Three Imaginary Girls

Seattle's Indie-Pop Press – Music Reviews, Film Reviews, and Big Fun

Marc Bianchi, the man behind {and in front of} Her Space Holiday is a walking, talking, barely-singing dichotomy; It's apparent in his music, stage presence and demeanor. I even felt conflicted even while I was watching him. Was I watching fictional character sketch or a man on the verge of a breakdown?

As imaginarily documented before, I've had a longstanding relationship with HSH's recent release "The Young Machines." The lyrics of each track feel so autobiographical that there is an automatic curiosity for the man behind the pen… and the guitar… and the synthesizer… and the microphone. It takes a lot of self-confidence to go down the path of creating an album so laden with self-disclosure… and yet the man behind the project has permanently branded "UGLY" across his knuckles.

Her Space Holiday. Photo: William AnthonyThe devastating lyrics are surrounded by aural-rich layers of backbeats and stringed instruments. The beats are danceable and if you didn't understand English, you might think that he was singing about benign activities like grocery shopping or going out partying on a Saturday night, not about his ex-girlfriend marrying his best friend or the death of his grandmother. In true HSH form, even his lyrics contradict themselves. During "The Luxury of Loneliness" Marc chanted "I'm forcing her to leave. And she's the better half of me But it's all right. Now I'm scared of this world. And falling for another girl. But it's all right." The soft spoken vocals are unassuming, and for the most part, feel untrained. Together they create a gorgeous weapon to pull me apart.
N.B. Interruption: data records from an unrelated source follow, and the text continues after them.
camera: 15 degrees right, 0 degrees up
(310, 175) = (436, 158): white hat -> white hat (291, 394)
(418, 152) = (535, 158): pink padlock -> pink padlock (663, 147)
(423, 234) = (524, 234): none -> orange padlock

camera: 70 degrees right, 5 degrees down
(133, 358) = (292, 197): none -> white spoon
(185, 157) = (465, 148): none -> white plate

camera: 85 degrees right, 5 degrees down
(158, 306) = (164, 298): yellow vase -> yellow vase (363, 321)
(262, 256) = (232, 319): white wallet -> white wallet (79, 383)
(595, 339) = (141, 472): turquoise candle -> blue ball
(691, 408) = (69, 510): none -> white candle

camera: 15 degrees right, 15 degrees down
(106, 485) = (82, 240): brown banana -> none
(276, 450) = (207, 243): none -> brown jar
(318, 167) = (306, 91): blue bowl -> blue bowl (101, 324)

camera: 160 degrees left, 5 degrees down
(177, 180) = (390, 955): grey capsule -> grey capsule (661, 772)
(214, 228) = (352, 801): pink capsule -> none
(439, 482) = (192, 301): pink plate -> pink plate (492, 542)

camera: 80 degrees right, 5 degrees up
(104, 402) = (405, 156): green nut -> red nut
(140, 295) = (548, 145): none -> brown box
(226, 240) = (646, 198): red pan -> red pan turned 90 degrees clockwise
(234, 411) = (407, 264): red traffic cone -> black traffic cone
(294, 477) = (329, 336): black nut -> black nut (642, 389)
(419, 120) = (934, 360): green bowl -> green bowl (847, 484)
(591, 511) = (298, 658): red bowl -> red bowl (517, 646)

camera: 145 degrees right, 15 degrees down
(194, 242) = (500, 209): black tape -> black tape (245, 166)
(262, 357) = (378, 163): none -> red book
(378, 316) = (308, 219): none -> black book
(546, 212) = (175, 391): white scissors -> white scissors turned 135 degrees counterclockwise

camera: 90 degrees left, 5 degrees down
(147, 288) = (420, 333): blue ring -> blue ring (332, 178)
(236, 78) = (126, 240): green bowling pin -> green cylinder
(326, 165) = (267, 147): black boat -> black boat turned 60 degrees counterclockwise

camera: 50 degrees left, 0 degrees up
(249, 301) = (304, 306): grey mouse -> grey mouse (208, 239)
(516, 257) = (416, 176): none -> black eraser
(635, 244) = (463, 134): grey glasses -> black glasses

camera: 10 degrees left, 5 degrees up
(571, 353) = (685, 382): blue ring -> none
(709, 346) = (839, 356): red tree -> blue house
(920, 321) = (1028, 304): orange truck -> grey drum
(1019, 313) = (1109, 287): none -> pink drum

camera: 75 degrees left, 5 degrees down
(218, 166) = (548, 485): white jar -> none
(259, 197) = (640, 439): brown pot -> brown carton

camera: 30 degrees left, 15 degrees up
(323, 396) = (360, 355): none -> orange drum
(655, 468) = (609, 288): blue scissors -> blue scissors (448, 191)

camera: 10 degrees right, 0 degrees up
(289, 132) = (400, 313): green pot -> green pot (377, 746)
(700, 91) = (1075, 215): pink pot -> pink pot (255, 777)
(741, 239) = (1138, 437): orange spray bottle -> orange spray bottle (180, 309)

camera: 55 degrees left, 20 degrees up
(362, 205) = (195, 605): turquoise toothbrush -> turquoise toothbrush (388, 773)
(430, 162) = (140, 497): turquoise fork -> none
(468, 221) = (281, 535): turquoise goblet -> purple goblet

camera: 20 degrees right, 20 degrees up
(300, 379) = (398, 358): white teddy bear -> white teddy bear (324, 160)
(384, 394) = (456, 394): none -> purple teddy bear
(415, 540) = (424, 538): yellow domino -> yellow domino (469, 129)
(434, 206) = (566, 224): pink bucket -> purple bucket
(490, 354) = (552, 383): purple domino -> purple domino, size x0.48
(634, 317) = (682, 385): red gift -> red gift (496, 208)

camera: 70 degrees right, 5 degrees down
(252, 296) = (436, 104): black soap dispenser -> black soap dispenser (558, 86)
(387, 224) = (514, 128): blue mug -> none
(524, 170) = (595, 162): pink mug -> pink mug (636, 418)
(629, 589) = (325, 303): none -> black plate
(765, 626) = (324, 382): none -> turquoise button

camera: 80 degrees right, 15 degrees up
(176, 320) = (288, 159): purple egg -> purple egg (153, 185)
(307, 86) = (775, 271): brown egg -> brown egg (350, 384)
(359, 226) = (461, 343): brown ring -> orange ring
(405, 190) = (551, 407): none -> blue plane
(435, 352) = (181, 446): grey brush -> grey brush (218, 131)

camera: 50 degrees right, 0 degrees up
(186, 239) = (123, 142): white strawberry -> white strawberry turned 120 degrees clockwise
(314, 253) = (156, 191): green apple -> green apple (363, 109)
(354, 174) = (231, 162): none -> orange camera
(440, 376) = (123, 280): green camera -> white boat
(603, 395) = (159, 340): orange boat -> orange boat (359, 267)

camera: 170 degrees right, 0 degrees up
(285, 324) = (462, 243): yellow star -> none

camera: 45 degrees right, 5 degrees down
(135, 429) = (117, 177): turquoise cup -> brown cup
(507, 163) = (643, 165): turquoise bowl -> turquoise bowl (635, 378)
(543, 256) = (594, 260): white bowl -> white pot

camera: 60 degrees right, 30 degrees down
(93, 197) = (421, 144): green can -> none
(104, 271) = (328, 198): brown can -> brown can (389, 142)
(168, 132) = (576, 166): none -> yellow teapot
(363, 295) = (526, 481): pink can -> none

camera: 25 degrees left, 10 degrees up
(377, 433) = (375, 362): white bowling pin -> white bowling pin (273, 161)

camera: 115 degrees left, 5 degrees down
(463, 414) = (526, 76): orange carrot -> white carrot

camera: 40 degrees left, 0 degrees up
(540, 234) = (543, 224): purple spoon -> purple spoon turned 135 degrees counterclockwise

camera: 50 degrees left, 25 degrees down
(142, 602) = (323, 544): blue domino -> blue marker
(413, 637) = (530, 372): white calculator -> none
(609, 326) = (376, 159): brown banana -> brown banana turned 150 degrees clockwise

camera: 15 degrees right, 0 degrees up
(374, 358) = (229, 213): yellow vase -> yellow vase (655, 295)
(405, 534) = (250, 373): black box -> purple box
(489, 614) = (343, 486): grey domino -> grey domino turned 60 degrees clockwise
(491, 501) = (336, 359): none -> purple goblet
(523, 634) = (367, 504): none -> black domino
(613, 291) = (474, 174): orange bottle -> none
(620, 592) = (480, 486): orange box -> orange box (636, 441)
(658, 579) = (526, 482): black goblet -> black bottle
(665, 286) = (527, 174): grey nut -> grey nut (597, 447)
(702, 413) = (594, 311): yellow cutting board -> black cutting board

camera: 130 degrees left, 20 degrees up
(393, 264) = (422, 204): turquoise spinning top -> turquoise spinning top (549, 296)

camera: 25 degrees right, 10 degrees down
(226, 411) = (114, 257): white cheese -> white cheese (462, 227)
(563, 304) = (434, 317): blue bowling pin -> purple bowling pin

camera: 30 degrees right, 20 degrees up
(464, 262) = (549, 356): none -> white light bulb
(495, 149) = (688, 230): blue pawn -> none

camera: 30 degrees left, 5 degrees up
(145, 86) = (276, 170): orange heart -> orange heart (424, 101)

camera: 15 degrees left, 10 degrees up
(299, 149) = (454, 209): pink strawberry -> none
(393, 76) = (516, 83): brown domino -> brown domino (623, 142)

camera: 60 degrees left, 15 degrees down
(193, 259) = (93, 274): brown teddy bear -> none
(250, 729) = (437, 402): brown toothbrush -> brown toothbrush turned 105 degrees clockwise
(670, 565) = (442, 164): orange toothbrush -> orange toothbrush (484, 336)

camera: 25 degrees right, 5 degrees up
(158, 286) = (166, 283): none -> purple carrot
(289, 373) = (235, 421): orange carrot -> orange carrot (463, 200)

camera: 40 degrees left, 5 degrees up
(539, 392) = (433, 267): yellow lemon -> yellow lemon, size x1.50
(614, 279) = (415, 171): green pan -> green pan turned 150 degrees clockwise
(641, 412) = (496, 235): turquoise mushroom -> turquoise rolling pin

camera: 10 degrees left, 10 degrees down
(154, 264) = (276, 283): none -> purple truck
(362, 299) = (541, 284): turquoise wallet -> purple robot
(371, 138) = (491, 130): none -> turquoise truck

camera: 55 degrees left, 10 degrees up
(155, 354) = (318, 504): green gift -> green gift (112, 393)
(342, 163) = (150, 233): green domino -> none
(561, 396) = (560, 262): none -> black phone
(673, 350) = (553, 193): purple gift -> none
Live, Marc Bianchi proved to be just as interesting to watch as he is to listen to. A thin, weathered soul with a body masked in tattoos. He shielded his eyes with black rimmed glasses and barely interacted with the audience. It is strange that a man who exposes his personal diary on an album seems to take such great care in putting a barrier between him and his audience.

Although Marc was not alone on stage (he was accompanied by a drummer and bass player), he remained the main focus. His singing was breathy and confessional, almost as if he's unknowingly talking in his sleep. Although I was surrounded by a crowd of fellow-showgoers, I felt guilty for listening, like I was overhearing something personal not for my ears. Some artists appeal to the masses because they make the listener feel they are singing the song directly to them. Marc makes the listener feel as if he wrote these songs for himself as a method of working some internal things out.

Her Space Holiday. Photo: William AnthonyThis public reading of private diary entries to a crowd was reminiscent of a shared 25-cent peep show to an audience that didn't know what to do with themselves. Should we betray all instincts and clap, admitting we were watching the intimate display of emotions? Do we find a dark corner to hide and watch?

The public confessions (the setlist) brought together both new and old parts of the catalogue, yet it was easy to distinguish between the two. Each point in the HSH timelines is marked by a different and unique sound. If his songwriting is a personal biography of his life, The Young Machines is a bookmark for a dark tragic sequence in Marc's life; Darker than the darkest chocolate, it's so delectable and distinct that you get cravings for it, though it isn't something you should indulge in too often.

The show was a mass of bittersweet decadence. More than merely delightful, it was a memorable night of tragic yet cathartic indulgence that gave me a renewed appreciation for the album.